AWS Load Balancer Sends 2 Million Netflix API Reqs To Wrong Customer
rsk writes "Amazon Web Services' Elastic Load Balancer is a dynamic load-balancer managed by Amazon. Load balancers regularly swapped around with each other which can lead to surprising results; like getting millions of requests meant for a different AWS customer. Using ELBs can result in AWS unintentionally introducing a man-in-the-middle (attack) into your application environment. Most AWS users do not realize this can happen and have not secured against it."
It looks more like some client aren't respecting the DNS TTL value, so technically it's not Amazon's fault. You should stick to standards, and if TTL says it's 60 seconds, then it is.
No dns server (or mainstream browser) caches something for 4 days when given a low TTL. I've seen some that cache for a few hours, maybe up to a day, but 4 days? Really? Something else is going on. I kind of wonder about the Netflix clients built into all those TV's, Mobile Phones, and DVD players.
F5 supports that functionality. EC2 is not built on any commercial LB vendor.
Wait a minute. I'm a manager, and I've been reading a lot of case studies and watching a lot of webcasts about The Cloud. Based on all of this glorious marketing literature, I, as a manager, have absolutely no reason to doubt the safety of any data put in The Cloud.
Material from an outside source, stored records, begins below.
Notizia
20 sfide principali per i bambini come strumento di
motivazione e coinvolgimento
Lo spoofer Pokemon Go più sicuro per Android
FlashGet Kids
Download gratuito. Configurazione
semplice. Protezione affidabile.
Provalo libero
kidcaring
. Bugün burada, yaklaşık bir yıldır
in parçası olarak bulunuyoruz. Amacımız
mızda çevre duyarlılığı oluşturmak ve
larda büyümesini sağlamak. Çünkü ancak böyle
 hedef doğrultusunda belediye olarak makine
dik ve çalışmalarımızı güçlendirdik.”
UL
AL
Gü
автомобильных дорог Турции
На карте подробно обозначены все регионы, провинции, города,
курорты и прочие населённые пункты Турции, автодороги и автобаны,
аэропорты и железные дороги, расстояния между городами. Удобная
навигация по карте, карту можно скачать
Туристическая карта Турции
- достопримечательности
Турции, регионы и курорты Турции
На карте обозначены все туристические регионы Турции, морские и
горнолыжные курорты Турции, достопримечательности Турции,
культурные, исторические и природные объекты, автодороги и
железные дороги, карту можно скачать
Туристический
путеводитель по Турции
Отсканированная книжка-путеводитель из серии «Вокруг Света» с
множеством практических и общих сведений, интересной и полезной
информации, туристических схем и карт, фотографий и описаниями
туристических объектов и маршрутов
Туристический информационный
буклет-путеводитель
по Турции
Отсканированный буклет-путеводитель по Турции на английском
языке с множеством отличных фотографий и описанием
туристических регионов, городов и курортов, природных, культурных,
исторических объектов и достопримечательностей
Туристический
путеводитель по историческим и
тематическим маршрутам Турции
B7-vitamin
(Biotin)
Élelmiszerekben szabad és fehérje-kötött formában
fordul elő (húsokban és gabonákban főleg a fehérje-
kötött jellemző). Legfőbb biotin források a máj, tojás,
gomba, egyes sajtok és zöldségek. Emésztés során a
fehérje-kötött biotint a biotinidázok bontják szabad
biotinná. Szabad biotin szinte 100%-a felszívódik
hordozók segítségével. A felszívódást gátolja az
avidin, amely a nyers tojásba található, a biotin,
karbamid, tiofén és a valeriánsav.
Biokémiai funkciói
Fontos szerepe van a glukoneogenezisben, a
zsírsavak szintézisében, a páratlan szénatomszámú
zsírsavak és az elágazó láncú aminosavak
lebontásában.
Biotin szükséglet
The case studies all use words like "secure", "MD5", "RSS feeds" and "encryption" to describe the security of The Cloud. I don't know about you, but that sounds damn secure to me! Some Clouds even use SSL and HTTP. That's rock solid in my book.
And don't forget that you have to use Web Services to access The Cloud. Nothing is more secure than SOA and Web Services, with the exception of perhaps SaaS. But I think that Cloud Services 2.0 will combine the tiers into an MVC-compliant stack that uses SaaS to increase the security and partitioning of the data.
My main concern isn't with the security of The Cloud, but rather with getting my Indian team to learn all about it so we can deploy some first-generation The Cloud applications and Web Services to provide the ultimate platform upon which we can layer our business intelligence and reporting, because there are still a few verticals that we need to leverage before we can move to The Cloud 2.0.